Trump unveiled the new restrictions Monday, days after the downing of a US drone that Tehran said had entered its airspace. The Iranian tweet, from ministry spokesman Abbas Mousavi, provided a catalyst to sell for Asia stock traders, who had been sitting on their hands ahead of the Trump-Xi meeting at the end of the week.
Hong Kong fell 1.2% to 28,185.98, while Shanghai was down 0.9% at 2,982.07 and Tokyo dropped 0.5% at 21,176.13, with profit-taking after a recent rally adding to selling pressure.
Sydney was down 0.1%, Seoul and Singapore each retreated 0.3% and Taipei lost 0.8%.
Still, Wellington, Manila, Bangkok and Jakarta were slightly higher.
Safe-haven investments climbed, with gold breaking $1,430 for the first time since September 2013 and a softer dollar adding support, while the yen – a go-to unit in times of turmoil – was up against the greenback.
Traders were also keeping tabs on developments in the China-US trade standoff as the leaders prepare for crunch talks on the sidelines of the G20 in Osaka. World markets have rallied since Trump last week flagged positive phone talks with Xi and said they would discuss their trade spat.

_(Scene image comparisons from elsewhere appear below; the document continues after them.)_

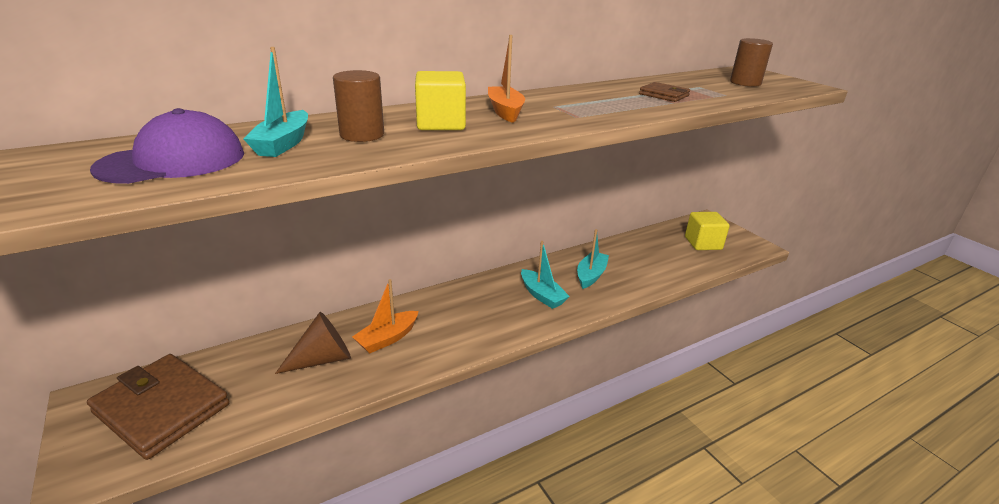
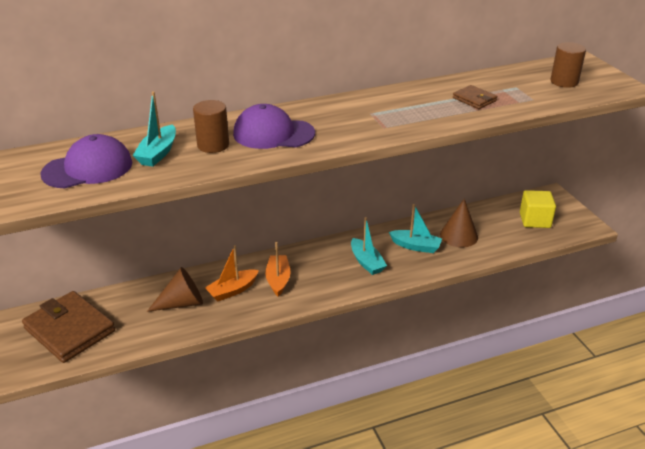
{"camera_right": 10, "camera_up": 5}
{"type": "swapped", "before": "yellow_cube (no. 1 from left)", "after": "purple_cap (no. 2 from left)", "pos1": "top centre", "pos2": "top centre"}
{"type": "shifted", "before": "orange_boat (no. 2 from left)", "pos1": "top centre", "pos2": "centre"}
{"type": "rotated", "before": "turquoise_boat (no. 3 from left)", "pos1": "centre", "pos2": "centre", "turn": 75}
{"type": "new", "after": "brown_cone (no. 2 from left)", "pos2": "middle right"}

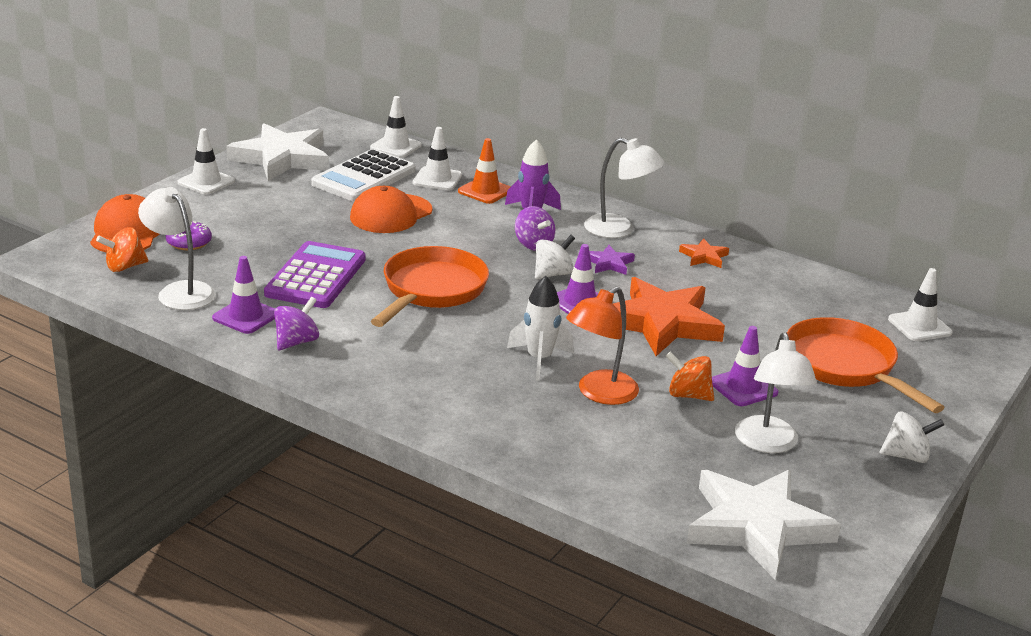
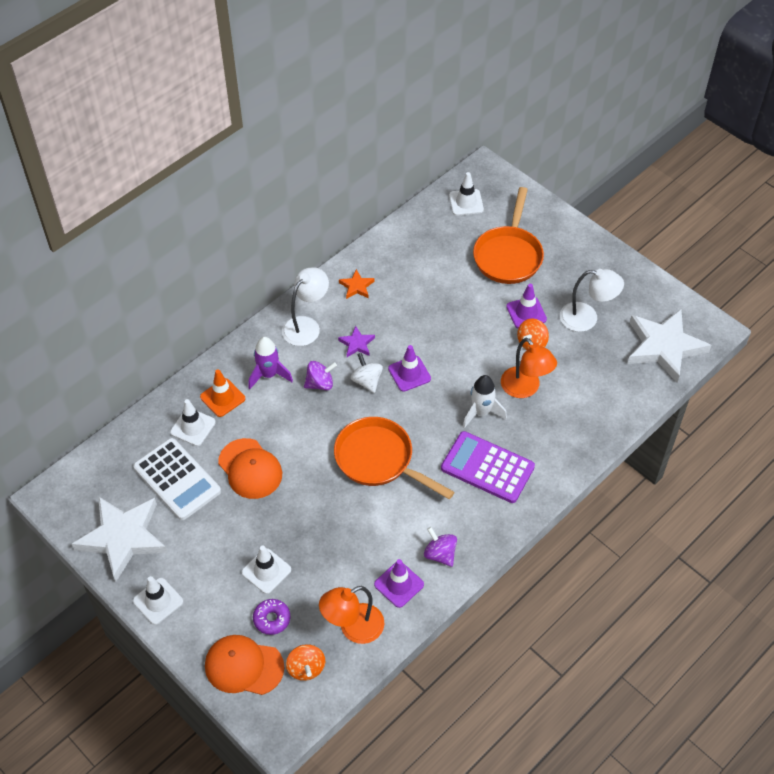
{"camera_right": -75, "camera_up": 25}
{"type": "repainted", "before": "white_lamp (no. 1 from left)", "after": "orange_lamp (no. 1 from left)", "pos1": "middle left", "pos2": "bottom centre"}
{"type": "shifted", "before": "purple_calculator", "pos1": "middle left", "pos2": "centre"}
{"type": "shifted", "before": "white_traffic_cone (no. 2 from left in the first image)", "after": "white_traffic_cone (no. 3 from left)", "pos1": "top centre", "pos2": "bottom centre"}
{"type": "gone", "before": "orange_star (no. 1 from left)", "pos1": "centre"}
{"type": "rotated", "before": "orange_pan (no. 2 from left)", "pos1": "middle right", "pos2": "top centre", "turn": -60}
{"type": "gone", "before": "white_spinning_top (no. 2 from left)", "pos1": "bottom right"}

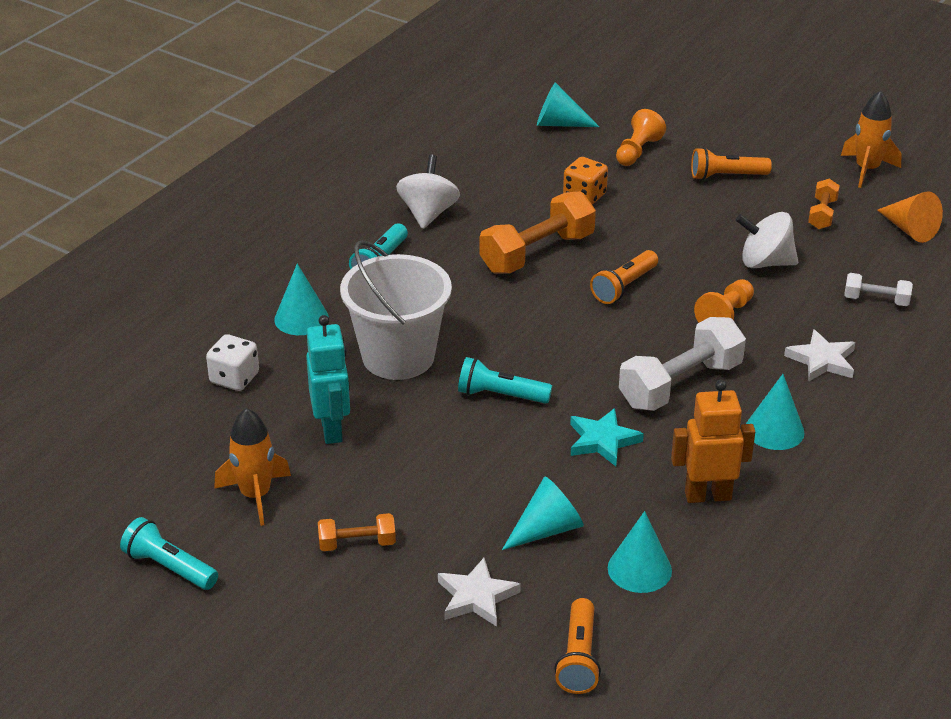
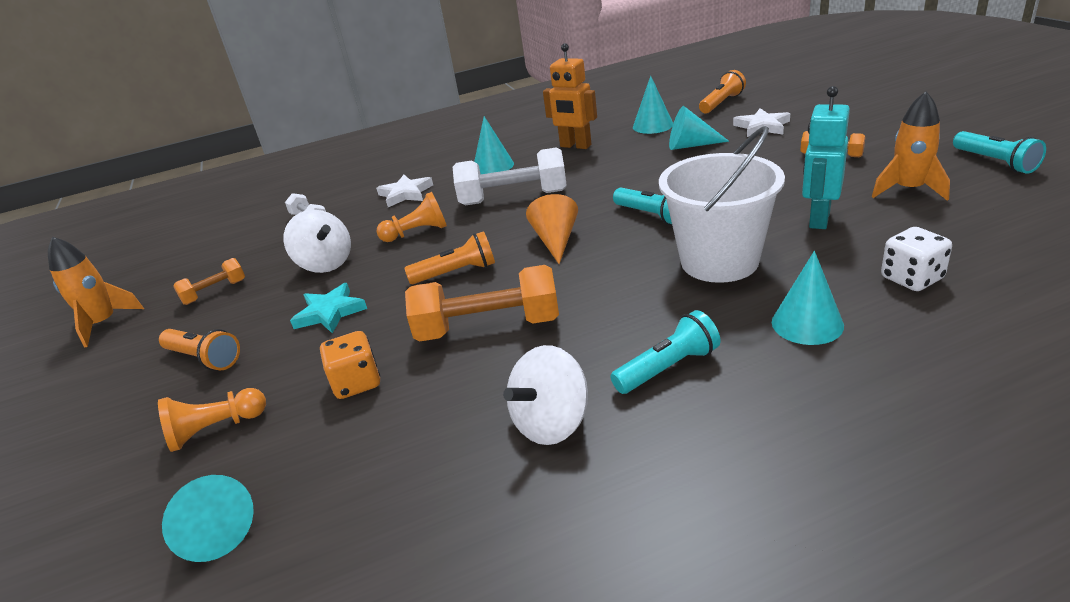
{"camera_right": -140, "camera_up": -5}
{"type": "shifted", "before": "turquoise_star", "pos1": "centre", "pos2": "middle left"}
{"type": "shifted", "before": "orange_cone", "pos1": "top right", "pos2": "centre"}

Yesterday, Chinese state media said top-level negotiators for both sides had held discussions ahead of the meeting, and “exchanged opinions on economic and trade issues”. The call took place “at the request of the US side” and they agreed to maintain contact, the Xinhua news agency said.
“The G20 will not get going until midweek, but the anticipation of a meeting between the leaders of China and the US is keeping markets guessing,” said OANDA senior market analyst Alfonso Esparza. “The prolonged trade war between the two largest economies has downgraded global growth as more barriers to trade means higher prices.
Optimism remains high, but more details need to emerge before the market can fully price in how far apart the two sides really are.” Despite the rising fears of conflict between the US and Iran, crude prices extended the morning’s losses, with David Madden, market analyst at CMC Markets UK, saying “traders began to fear that demand for oil will fall”.
Iran and the US have said they do not want a war, with the US content with trying to cripple Iran economically.
Oil traders are also keenly awaiting a meeting of Opec and other major producers this weekend, hoping for clarity on their output reduction programme, which has supported prices.
The greenback was down against most other currencies, weighed by expectations the Federal Reserve will cut interest rates as soon as July, while bitcoin held above $11,000 after breaking the marker for the first time in 16 months.